SC: Reserving of seats in Institutions by State is not a violation of the right to equality (Read Judgment)

 

The Apex Court on 17.08.2018, in  Rajdeep Ghosh v Stte of Assam & Ors[1], dismissed the petition challenging  the constitutional validity of    Rule   3(1) (c)   of   the   Medical   Colleges  and   Dental   Colleges   of   Assam Rules , 2017  requiring  that a concerned  candidate must be  studying  in every  class starting from seventh to twelfth standard in Assam ,also must be qualified from an institute in the same State. There exists an exception for cases where the parents  are posted somewhere outside the State as an employee of the Assam State /Central Government/Corporation/Agency falling under the State or Union. The petitioners submitted that despite being residents of the State and having studied there for a reasonable period of time, yet they did not stand eligible as per the above mentioned rules, rather had been denied admission based upon the NEET Examination thus claiming such classification being in violation of Art 14 of the Indian Constitution.

The amendment of 2016 made in Rule 3(1) (c), was thus contested, before the High Court of Guwahati. The Court concluded that the State has the authority to settle any criteria on eligibility based on domicile pertaining to admission falling under the purview of quota seats regarding medical courses.  A review petition was similarly dismissed. New Rules of 2017 were enacted that recommended the preceding principle regarding study mentioned in Rule 3(1) (c).

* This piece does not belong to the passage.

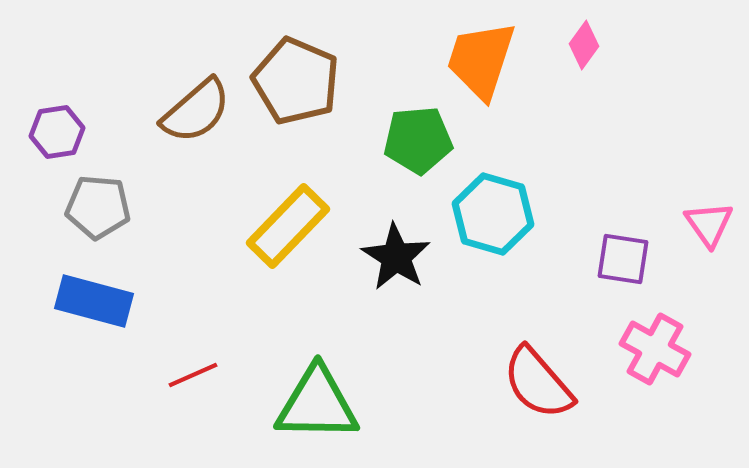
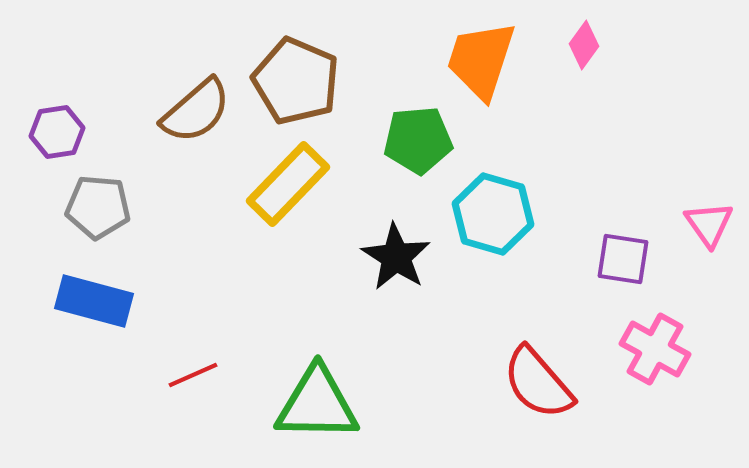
yellow rectangle: moved 42 px up
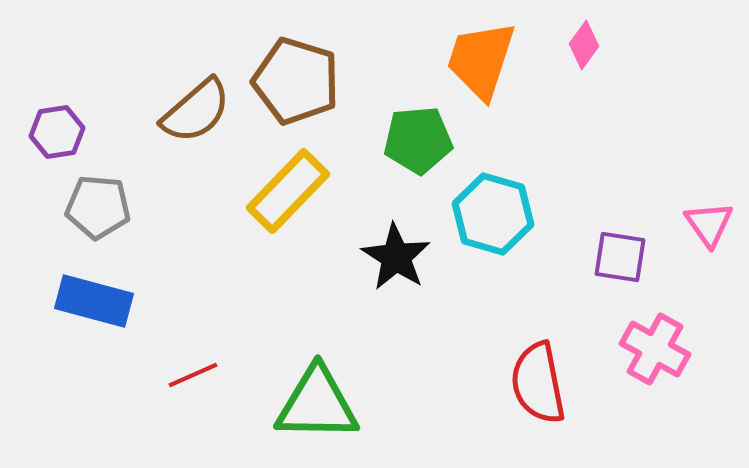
brown pentagon: rotated 6 degrees counterclockwise
yellow rectangle: moved 7 px down
purple square: moved 3 px left, 2 px up
red semicircle: rotated 30 degrees clockwise
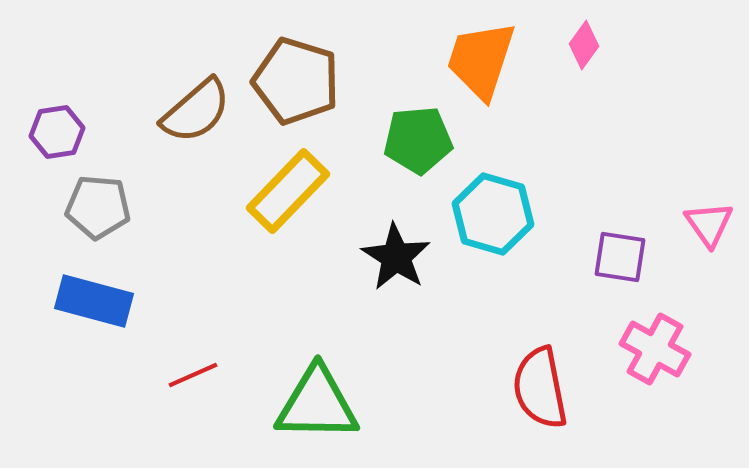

It was contended from the petitioner’s side that the State in no way could hold back their claims regarding the quotas and it was unreasonable to lay down a rider to obtain an education for particular years in the state itself. Further it was arbitrary, to deprive candidates from admissions whose parents were posted in other adjoining states merely because the parents were staying in other states.

The issue concerning was whether  such classification prescribed under  Rule   3(1)(c)   to   the  Rules of 2017 stands as unreasonable and in violation of Art 14 of the  Constitution and that such students who were attaining education in other states had been illegally deprived from the criteria of eligibility?

The Court dismissed the writ petition by upholding that it is usually the State that runs the Universities, spending money in providing education to medical students,  considering that  Post Graduate students are also paid stipend, thus reserving of few seats if done reasonably, shall not be in violation of the right to equality.   However, the Court also opined that reservation must not exceed seventy percent of total number of seats in open category after giving regard to various types of reservations.Further, a direction would be made to the Indian Medical Council for considering the outer limit concerning   whether such percent that is fixed requires a  reduction  and if a shorter limit is determined then that shall prevail upon the States and Union territories. The main objective being that admission shall be purely granted  on merit. Thus, confirming that the concerned rule being not arbitrary  and based upon intelligible differentia in consonance with Art 14 of the Constitution.